Newsom’s infrastructure package makes a big change for California species protection
Last week, the Newsom administration announced a budget trailer bill package it said was designed to facilitate the deployment of historic federal infrastructure funding for climate-friendly projects. The package consists of 11 separate trailer bills, dealing with a variety of topics ranging from the California Environmental Quality Act (CEQA) to state contracting rules. Unsurprisingly, the two CEQA reform bills—one relating to administrative record preparation and another to streamlining of judicial review for certain infrastructure projects—have received much of the media’s attention. But the package also makes a major change to California species protection law.

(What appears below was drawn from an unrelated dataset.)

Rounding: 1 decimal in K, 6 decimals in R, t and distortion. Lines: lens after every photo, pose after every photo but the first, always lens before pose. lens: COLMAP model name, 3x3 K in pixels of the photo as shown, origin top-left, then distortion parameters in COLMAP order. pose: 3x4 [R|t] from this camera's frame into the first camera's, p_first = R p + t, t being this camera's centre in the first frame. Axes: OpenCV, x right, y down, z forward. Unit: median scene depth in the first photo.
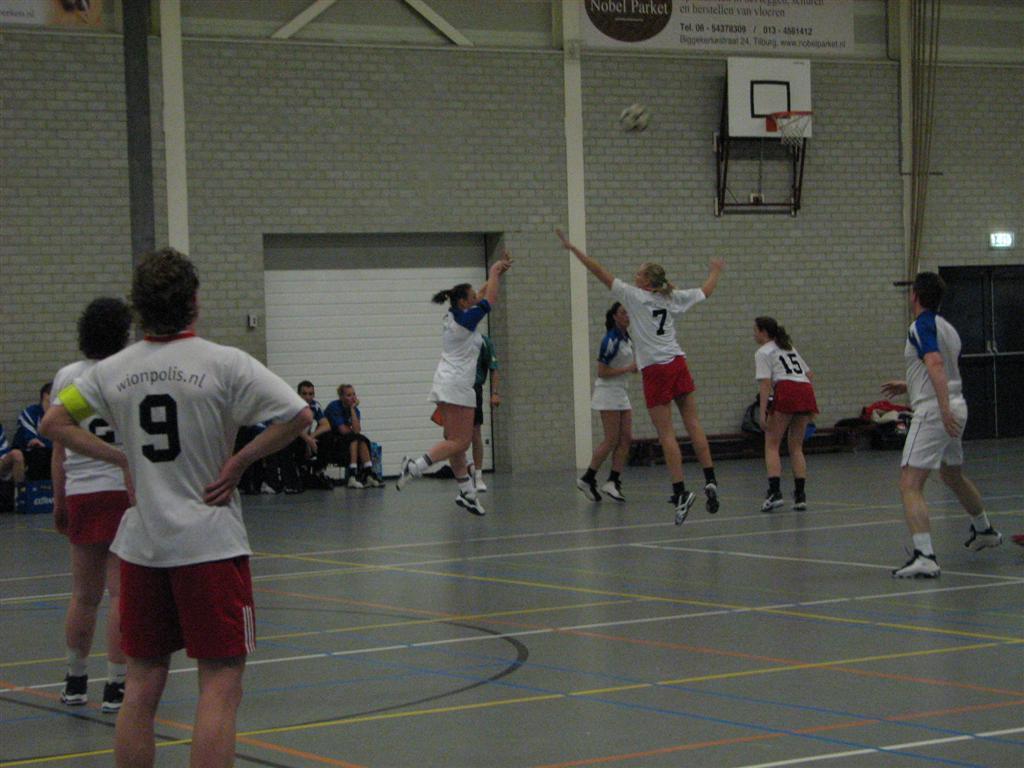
lens RADIAL K [[2619.6, 0, 510.1], [0, 2619.6, 392.7], [0, 0, 1]] dist [0.129299, 0.000000]
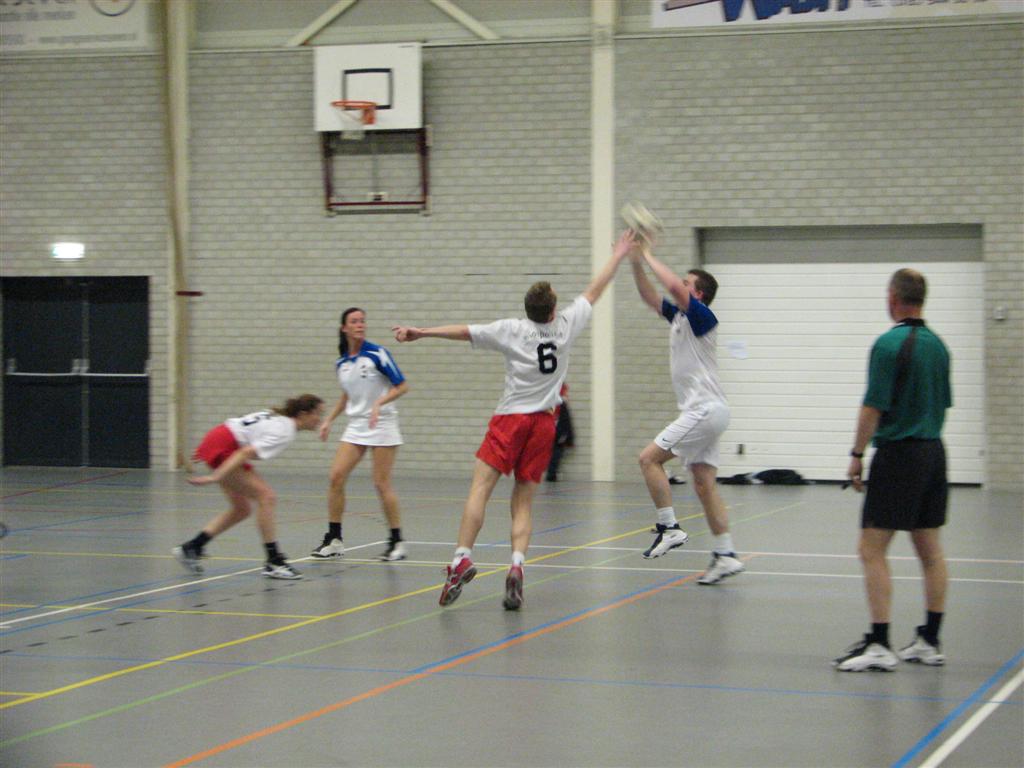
lens RADIAL K [[2418.9, 0, 510.5], [0, 2418.9, 366.1], [0, 0, 1]] dist [0.150352, 0.000000]
pose [[0.632684, 0.044262, -0.773144, 0.785968], [-0.040563, 0.998889, 0.023992, -0.037117], [0.773347, 0.016181, 0.633776, 0.499659]]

Before discussing the substance of that change, a quick refresher for those unfamiliar with the California legislative process: Typically, bills implementing policy changes are required to be introduced early in the year’s session and pass through policy committees before being voted on by the full legislative house in which they’re introduced. This year, the last day for policy committees to hear bills fell at the end of April, so some may be wondering how these newly-introduced policy changes are nonetheless on the path to becoming law.
The answer is that trailer bills, which are bills that implement the California budget bill by making any needed changes to existing state law, are not required to be heard in policy committees. Instead, they can be introduced at any time while the Legislature is in session, only need to pass by a simple majority vote (as opposed to some kinds of bills, which require a two-thirds vote), and go into effect as soon as they are passed and signed by the Governor, rather than on January 1 of the year following their passage. Because trailer bills don’t go through the typical legislative process, they have much less public exposure, meaning that in practice, trailer bills can be—and are—used as a vehicle to make big changes with minimal process.

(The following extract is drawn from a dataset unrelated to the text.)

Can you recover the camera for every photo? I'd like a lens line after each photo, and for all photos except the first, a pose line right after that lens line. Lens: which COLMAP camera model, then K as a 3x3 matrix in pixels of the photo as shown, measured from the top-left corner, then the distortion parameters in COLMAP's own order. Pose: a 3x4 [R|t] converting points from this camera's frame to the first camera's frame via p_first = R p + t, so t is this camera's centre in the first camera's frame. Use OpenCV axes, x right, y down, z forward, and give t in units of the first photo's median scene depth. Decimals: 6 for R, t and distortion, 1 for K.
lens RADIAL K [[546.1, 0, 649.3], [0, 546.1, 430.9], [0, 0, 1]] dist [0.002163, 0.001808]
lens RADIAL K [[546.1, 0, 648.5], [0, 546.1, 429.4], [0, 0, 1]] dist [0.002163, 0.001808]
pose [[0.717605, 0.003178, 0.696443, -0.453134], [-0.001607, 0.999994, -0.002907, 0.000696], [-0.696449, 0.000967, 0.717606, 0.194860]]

Now back to this year’s “Fully Protected Species Trailer Bill.” The bill would eliminate the most restrictive category of species protection under California law, which has existed since 1970 and applies to 37 species. “Fully protected” status, which applies to a group of species that include the Golden eagle and the California condor, prohibits any take (hunting, pursuing, killing, catching, capturing—or trying to do any of that) of the species except for scientific research or if the species’ conservation and management is provided for in a natural community conservation plan (NCCP).

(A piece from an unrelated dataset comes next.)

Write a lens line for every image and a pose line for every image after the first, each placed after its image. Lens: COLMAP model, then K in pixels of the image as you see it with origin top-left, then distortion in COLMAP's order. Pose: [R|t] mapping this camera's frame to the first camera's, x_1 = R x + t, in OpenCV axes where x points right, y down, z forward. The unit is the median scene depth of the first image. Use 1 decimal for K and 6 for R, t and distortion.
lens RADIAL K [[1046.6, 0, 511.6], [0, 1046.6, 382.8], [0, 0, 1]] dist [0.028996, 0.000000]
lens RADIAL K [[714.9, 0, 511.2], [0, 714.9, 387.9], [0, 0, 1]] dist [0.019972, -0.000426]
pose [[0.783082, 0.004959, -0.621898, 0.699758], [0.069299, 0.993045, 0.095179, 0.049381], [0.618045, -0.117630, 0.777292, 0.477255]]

In practice, this means that when a project site sits within fully protected species habitat, the State cannot authorize a take if an NCCP is not in place, and the project developer is on the hook for civil and criminal liability if a take occurs. Because the NCCP process can be long and complex, individual projects typically don’t undertake it, but without such a plan the feasibility of a development where a fully protected species is present can be called into question, resulting in delays and, sometimes, abandonment of the project.
Because 27 of California’s 37 fully protected species are also listed as threatened or endangered under the California Endangered Species Act (CESA), which was passed in 1984, the Newsom administration proposes to utilize that framework instead, categorizing the 10 remaining species either as threatened or as delisted (3 fully protected species had originally been listed under CESA but were delisted by the Fish and Game Commission). The end result is that 15 formerly fully protected species would end up listed as threatened, and 19 as endangered, under CESA. The administration’s position is that this change will allow the State to require take mitigation and conservation for these species while enabling important infrastructure projects to move forward.
But CESA protections are not as stringent as those provided by “fully protected” status. Take is permitted without the “broad-based ecosystem approach to planning for the protection and perpetuation of biological diversity” that an NCCP represents. And as some research has shown, even when mitigation plans pursuant to CESA are in place, data gaps make it difficult to be sure that they truly make up for ongoing land use and other project-related activities.
While the Newsom administration promotes this change as a win for species and green infrastructure alike, the reality is murkier; the legislation will lower a permitting barrier, but with consequences to listed species. And all through the fast-tracked trailer bill process—without much room for scrutiny or debate.